Amy Coney Barrett is not a scientist. That's what she told Republican Senator John Kennedy of Louisiana on Tuesday when he asked the Supreme Court nominee if she had a personal view on the issue of climate change. "I've read about climate change," she said. "I'm certainly not a scientist. I've read things about climate change, I would not say that I have firm views on it."
Barrett's answer came in response to a series of questions posed by Senator Kennedy intended to show that the potential future Supreme Court justice has given thought to many different issues. "My colleagues think you’re only qualified if you’re dumb, if you have a blank slate," he said. "If you’ve never thought about the world. Have you thought about the world?” Barrett answered that yes, she had thought about the world. In fact, she's thought about many things. In the series of leading questions posed to her by the Senator, Barrett said she has thought about: "the social problems facing our world," economic problems, affirmative action, flat and progressive income taxes, abortion, and healthcare.
But when asked about climate change, she demurred, refusing to confirm that she has thought about the issue at all. Similarly, when asked if she had given any consideration to the idea of nuclear energy, Barrett said that no, she has not thought much about that topic.
It's telling that issues of climate change were the ones Barrett decided to shy away from, considering she has almost certainly run into the topic before. She’s college-educated and spent years in Washington, D.C. as a law clerk and lawyer. Her father, Michael Barrett, spent most of his legal career representing oil giant Shell, and Shell just happens to have a significant case in front of the Supreme Court regarding its contributions to climate change, according to The Daily Poster.
The entire premise of Kennedy's transparently silly line of questioning was to present the idea that it is okay for judges to have personal views on issues, and those views do not have to interfere with their ability to do their job. And Barrett went along with the bit. "One of the things about the judicial role that I’ve repeatedly emphasized in the hearing today," she said, "is that I’ve got personal views and personal feelings on a range of matters, just like every human does, and just like every judge or justice on the court does."
But on climate change? "I'm certainly not a scientist." Barrett also said she is not a tax lawyer when asked if she had opinions on taxation, but admitted to having thought about the issue. And her lack of expertise on the topic hasn't stopped her from issuing rulings on cases involving tax law. She also is not a doctor but has made her opinion known through her judicial rulings and dissents on a number of healthcare-related topics, including abortion.
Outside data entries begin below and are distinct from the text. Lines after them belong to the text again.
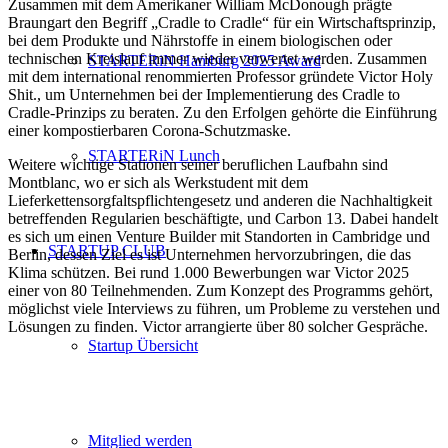
Zusammen mit dem Amerikaner William McDonough prägte
Braungart den Begriff „Cradle to Cradle“ für ein Wirtschaftsprinzip,
bei dem Produkte und Nährstoffe in einem biologischen oder
technischen Kreislauf immer wieder verwertet werden. Zusammen
STARTERiN Hamburg 2025 Award
mit dem international renommierten Professor gründete Victor Holy
Shit., um Unternehmen bei der Implementierung des Cradle to
Cradle-Prinzips zu beraten. Zu den Erfolgen gehörte die Einführung
einer kompostierbaren Corona-Schutzmaske.
STARTERiN Lunch
Weitere wichtige Stationen seiner beruflichen Laufbahn sind
Montblanc, wo er sich als Werkstudent mit dem
Lieferkettensorgfaltspflichtengesetz und anderen die Nachhaltigkeit
betreffenden Regularien beschäftigte, und Carbon 13. Dabei handelt
es sich um einen Venture Builder mit Standorten in Cambridge und
STARTUP CLUB
Berlin, dessen Ziel es ist Unternehmen hervorzubringen, die das
Klima schützen. Bei rund 1.000 Bewerbungen war Victor 2025
einer von 80 Teilnehmenden. Zum Konzept des Programms gehört,
möglichst viele Interviews zu führen, um Probleme zu verstehen und
Lösungen zu finden. Victor arrangierte über 80 solcher Gespräche.
Startup Übersicht
Mitglied werden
Seeing as she is not a scientist, Barrett should have no problem leaning on the findings of those who are, should she become a Supreme Court Justice. Failing to do so and instead continuing to issue rulings that undermine environmental law or benefit the oil baron billionaires who are bankrolling efforts to put her on the court would suggest that she had an opinion on climate change the whole time — one backed by her own interests, rather than expertise.